What this task involves » Look at the data below and print exactly the lines from its first line through the line with "left shoulder: (52, 75)"; the pictures stay out of the copy.

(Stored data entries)
·····
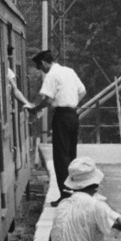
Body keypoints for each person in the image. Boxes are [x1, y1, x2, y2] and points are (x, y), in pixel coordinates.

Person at [27, 49, 85, 193]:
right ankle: (73, 189)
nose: (42, 71)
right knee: (72, 154)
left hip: (61, 116)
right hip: (73, 115)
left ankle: (65, 193)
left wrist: (35, 109)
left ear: (43, 63)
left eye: (41, 68)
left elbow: (48, 99)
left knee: (60, 156)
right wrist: (72, 102)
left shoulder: (52, 75)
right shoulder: (69, 71)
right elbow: (83, 91)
·····
Solution to the problem »
Body keypoints for each person in the image. Boxes are [x1, y1, x2, y2] and points are (x, y), in pixel coordinates.

Person at [27, 49, 85, 193]:
right ankle: (73, 189)
nose: (42, 71)
right knee: (72, 154)
left hip: (61, 116)
right hip: (73, 115)
left ankle: (65, 193)
left wrist: (35, 109)
left ear: (43, 63)
left eye: (41, 68)
left elbow: (48, 99)
left knee: (60, 156)
right wrist: (72, 102)
left shoulder: (52, 75)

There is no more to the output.